**PARTS OF THE EXERCISE:**
[A] In the excerpt on climate predictions, give the text from "Now consider the" to "too many variables." again, switching "golf" for "baseball".
[B] Condense the paragraph of the climate predictions excerpt that begins "Not only are temperatures not rising" into a short bulleted list that keeps its main facts.

**SOURCE EXTRACT:**
╭──
Take the Field Museum clock, for example. Ecologists use models—mathematical equations—to predict that “Every day, up to 105 species are lost” for a rate of 10 percent per decade.

Fortunately when the model predictions are put up against actual data, they aren’t borne out. In the case of endangered species, the International Union for the Conservation of Nature (IUCN) documents only 800 extinctions over the past 400 years and none were reported in 2015.

Now consider the dire prediction regarding global warming and think of climate like golf. It is easy to see where the ball has landed after it has been hit, but difficult to construct a model to predict with much confidence where the next ball will land. There are just too many variables.

The actual record of global land-ocean surface temperatures shows that they have been rising at a rate of 0.67°C (1° Fahrenheit) per century (measured in terms of the deviations of annual mean global temperatures from the 1951-80 average). At that rate, it will take more than 500 years for the earth to heat up 4°C (7° Fahrenheit)—the temperature that many scientists claim would be catastrophic. Even by fitting a curve to the data, rather than a straight line, it still would take more than 130 years to reach the danger level. Yes, temperatures are rising, but not at a catastrophic gloom and doom rate.

Not only are temperatures not rising as fast as climate models predict, CO2 emissions in the United States are not continuing to rise either. Between 2000 and 2013, CO2 emissions fell from 5.5 billion metric tons to 4.9 billion metric tons, a rate of 0.7 percent per year. During the same period, emissions per capita declined at an average annual rate of 1.4 percent and emissions per unit of GDP declined 2.4 percent.

Perhaps even more interesting than declining carbon emissions is evidence that this is not due to government regulations. Hoover research fellow Carson Bruno, hypothesized that California’s aggressive anti-carbon policies would make the “Golden State” shine compared to other states, “especially given the U.S.’s overall lackadaisical approach to climate change.” Using U.S. Energy Information Agency data, he found that California CO2 emissions reductions were about the same as the other 49 states on all measures. In other words California’s ambitious anti-carbon regulations are not reducing CO2 emissions any faster, but they are very costly. Moreover, the main reason why carbon emissions are declining is that entrepreneurs are finding more efficient way to use fossil fuels and new ways of generating energy.
╰──
**EXERCISE DATA:**
╭──
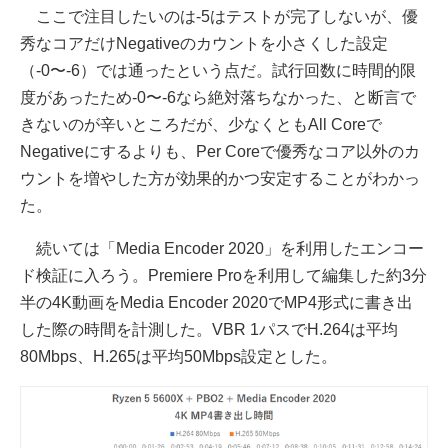
ここで注目したいのは-5はテストが完了しないが、優
秀なコアだけNegativeのカウントを小さくした設定
（-0〜-6）では通ったという点だ。試行回数に時間的限
度があったため-0〜-6なら絶対落ちなかった、と断言で
きないのが辛いところだが、少なくともAll Coreで
Negativeにするよりも、Per Coreで優秀なコア以外のカ
ウントを増やした方が効果的かつ安定することがわかっ
た。
続いては「Media Encoder 2020」を利用したエンコー
ド検証に入ろう。Premiere Proを利用して編集した約3分
半の4K動画をMedia Encoder 2020でMP4形式に書き出
した際の時間を計測した。VBR 1パスでH.264は平均
80Mbps、H.265は平均50Mbps設定とした。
╰──
**PROBLEM SOLUTIONS:**
[A]
Now consider the dire prediction regarding global warming and think of climate like baseball. It is easy to see where the ball has landed after it has been hit, but difficult to construct a model to predict with much confidence where the next ball will land. There are just too many variables.

[B]
- Temperatures are not rising as fast as climate models predict, and U.S. CO2 emissions are not continuing to rise.
- From 2000 to 2013, U.S. CO2 emissions fell from 5.5 to 4.9 billion metric tons, a rate of 0.7 percent per year.
- Over the same period, per-capita emissions fell an average of 1.4 percent a year, and emissions per unit of GDP fell 2.4 percent.